_WHAT THE EXERCISE ASKS_. With no images included, output each entry below exactly as it appears.

_EXTRACTED INFORMATION_.

========================================================================

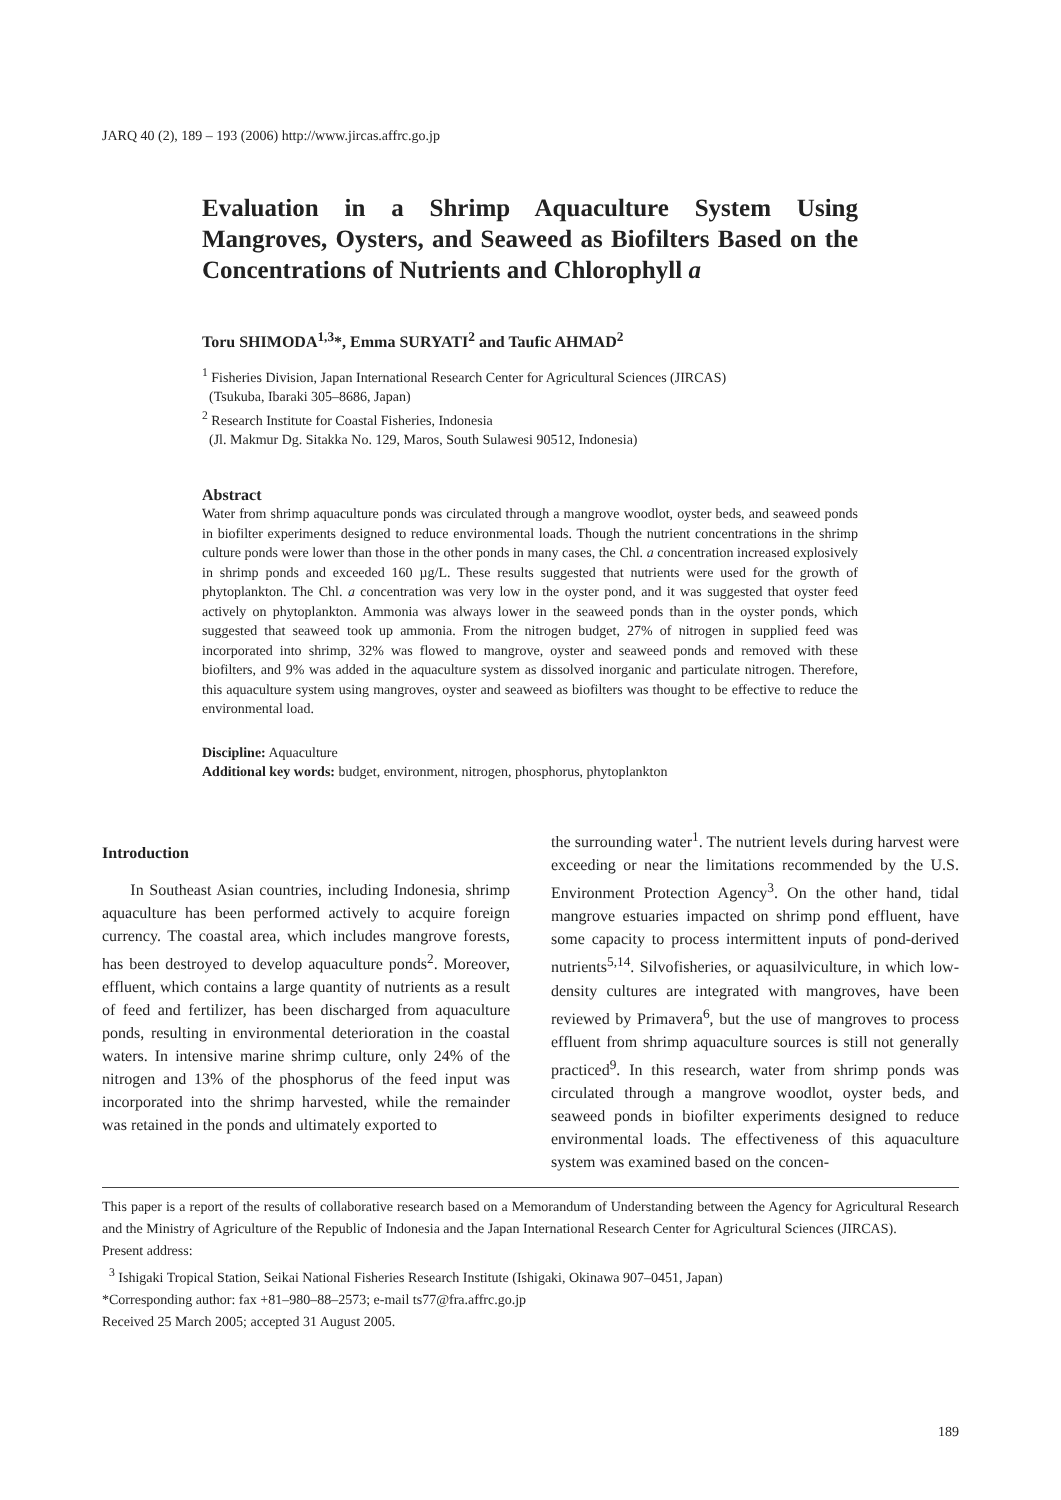JARQ 40 (2), 189 – 193 (2006) http://www.jircas.affrc.go.jp
Evaluation in a Shrimp Aquaculture System Using Mangroves, Oysters, and Seaweed as Biofilters Based on the Concentrations of Nutrients and Chlorophyll a
Toru SHIMODA<sup>1,3</sup>*, Emma SURYATI<sup>2</sup> and Taufic AHMAD<sup>2</sup>
<sup>1</sup> Fisheries Division, Japan International Research Center for Agricultural Sciences (JIRCAS)
(Tsukuba, Ibaraki 305–8686, Japan)
<sup>2</sup> Research Institute for Coastal Fisheries, Indonesia
(Jl. Makmur Dg. Sitakka No. 129, Maros, South Sulawesi 90512, Indonesia)
Abstract
Water from shrimp aquaculture ponds was circulated through a mangrove woodlot, oyster beds, and seaweed ponds in biofilter experiments designed to reduce environmental loads. Though the nutrient concentrations in the shrimp culture ponds were lower than those in the other ponds in many cases, the Chl. a concentration increased explosively in shrimp ponds and exceeded 160 µg/L. These results suggested that nutrients were used for the growth of phytoplankton. The Chl. a concentration was very low in the oyster pond, and it was suggested that oyster feed actively on phytoplankton. Ammonia was always lower in the seaweed ponds than in the oyster ponds, which suggested that seaweed took up ammonia. From the nitrogen budget, 27% of nitrogen in supplied feed was incorporated into shrimp, 32% was flowed to mangrove, oyster and seaweed ponds and removed with these biofilters, and 9% was added in the aquaculture system as dissolved inorganic and particulate nitrogen. Therefore, this aquaculture system using mangroves, oyster and seaweed as biofilters was thought to be effective to reduce the environmental load.
Discipline: Aquaculture
Additional key words: budget, environment, nitrogen, phosphorus, phytoplankton
Introduction
In Southeast Asian countries, including Indonesia, shrimp aquaculture has been performed actively to acquire foreign currency. The coastal area, which includes mangrove forests, has been destroyed to develop aquaculture ponds<sup>2</sup>. Moreover, effluent, which contains a large quantity of nutrients as a result of feed and fertilizer, has been discharged from aquaculture ponds, resulting in environmental deterioration in the coastal waters. In intensive marine shrimp culture, only 24% of the nitrogen and 13% of the phosphorus of the feed input was incorporated into the shrimp harvested, while the remainder was retained in the ponds and ultimately exported to
the surrounding water<sup>1</sup>. The nutrient levels during harvest were exceeding or near the limitations recommended by the U.S. Environment Protection Agency<sup>3</sup>. On the other hand, tidal mangrove estuaries impacted on shrimp pond effluent, have some capacity to process intermittent inputs of pond-derived nutrients<sup>5,14</sup>. Silvofisheries, or aquasilviculture, in which low-density cultures are integrated with mangroves, have been reviewed by Primavera<sup>6</sup>, but the use of mangroves to process effluent from shrimp aquaculture sources is still not generally practiced<sup>9</sup>. In this research, water from shrimp ponds was circulated through a mangrove woodlot, oyster beds, and seaweed ponds in biofilter experiments designed to reduce environmental loads. The effectiveness of this aquaculture system was examined based on the concen-
This paper is a report of the results of collaborative research based on a Memorandum of Understanding between the Agency for Agricultural Research and the Ministry of Agriculture of the Republic of Indonesia and the Japan International Research Center for Agricultural Sciences (JIRCAS).
Present address:
<sup>3</sup> Ishigaki Tropical Station, Seikai National Fisheries Research Institute (Ishigaki, Okinawa 907–0451, Japan)
*Corresponding author: fax +81–980–88–2573; e-mail ts77@fra.affrc.go.jp
Received 25 March 2005; accepted 31 August 2005.
189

========================================================================

_SOLUTION TO THE EXERCISE_.
JARQ 40 (2), 189 – 193 (2006) http://www.jircas.affrc.go.jp
Evaluation in a Shrimp Aquaculture System Using Mangroves, Oysters, and Seaweed as Biofilters Based on the Concentrations of Nutrients and Chlorophyll a
Toru SHIMODA<sup>1,3</sup>*, Emma SURYATI<sup>2</sup> and Taufic AHMAD<sup>2</sup>
<sup>1</sup> Fisheries Division, Japan International Research Center for Agricultural Sciences (JIRCAS)
(Tsukuba, Ibaraki 305–8686, Japan)
<sup>2</sup> Research Institute for Coastal Fisheries, Indonesia
(Jl. Makmur Dg. Sitakka No. 129, Maros, South Sulawesi 90512, Indonesia)
Abstract
Water from shrimp aquaculture ponds was circulated through a mangrove woodlot, oyster beds, and seaweed ponds in biofilter experiments designed to reduce environmental loads. Though the nutrient concentrations in the shrimp culture ponds were lower than those in the other ponds in many cases, the Chl. a concentration increased explosively in shrimp ponds and exceeded 160 µg/L. These results suggested that nutrients were used for the growth of phytoplankton. The Chl. a concentration was very low in the oyster pond, and it was suggested that oyster feed actively on phytoplankton. Ammonia was always lower in the seaweed ponds than in the oyster ponds, which suggested that seaweed took up ammonia. From the nitrogen budget, 27% of nitrogen in supplied feed was incorporated into shrimp, 32% was flowed to mangrove, oyster and seaweed ponds and removed with these biofilters, and 9% was added in the aquaculture system as dissolved inorganic and particulate nitrogen. Therefore, this aquaculture system using mangroves, oyster and seaweed as biofilters was thought to be effective to reduce the environmental load.
Discipline: Aquaculture
Additional key words: budget, environment, nitrogen, phosphorus, phytoplankton
Introduction
In Southeast Asian countries, including Indonesia, shrimp aquaculture has been performed actively to acquire foreign currency. The coastal area, which includes mangrove forests, has been destroyed to develop aquaculture ponds<sup>2</sup>. Moreover, effluent, which contains a large quantity of nutrients as a result of feed and fertilizer, has been discharged from aquaculture ponds, resulting in environmental deterioration in the coastal waters. In intensive marine shrimp culture, only 24% of the nitrogen and 13% of the phosphorus of the feed input was incorporated into the shrimp harvested, while the remainder was retained in the ponds and ultimately exported to
the surrounding water<sup>1</sup>. The nutrient levels during harvest were exceeding or near the limitations recommended by the U.S. Environment Protection Agency<sup>3</sup>. On the other hand, tidal mangrove estuaries impacted on shrimp pond effluent, have some capacity to process intermittent inputs of pond-derived nutrients<sup>5,14</sup>. Silvofisheries, or aquasilviculture, in which low-density cultures are integrated with mangroves, have been reviewed by Primavera<sup>6</sup>, but the use of mangroves to process effluent from shrimp aquaculture sources is still not generally practiced<sup>9</sup>. In this research, water from shrimp ponds was circulated through a mangrove woodlot, oyster beds, and seaweed ponds in biofilter experiments designed to reduce environmental loads. The effectiveness of this aquaculture system was examined based on the concen-
This paper is a report of the results of collaborative research based on a Memorandum of Understanding between the Agency for Agricultural Research and the Ministry of Agriculture of the Republic of Indonesia and the Japan International Research Center for Agricultural Sciences (JIRCAS).
Present address:
<sup>3</sup> Ishigaki Tropical Station, Seikai National Fisheries Research Institute (Ishigaki, Okinawa 907–0451, Japan)
*Corresponding author: fax +81–980–88–2573; e-mail ts77@fra.affrc.go.jp
Received 25 March 2005; accepted 31 August 2005.
189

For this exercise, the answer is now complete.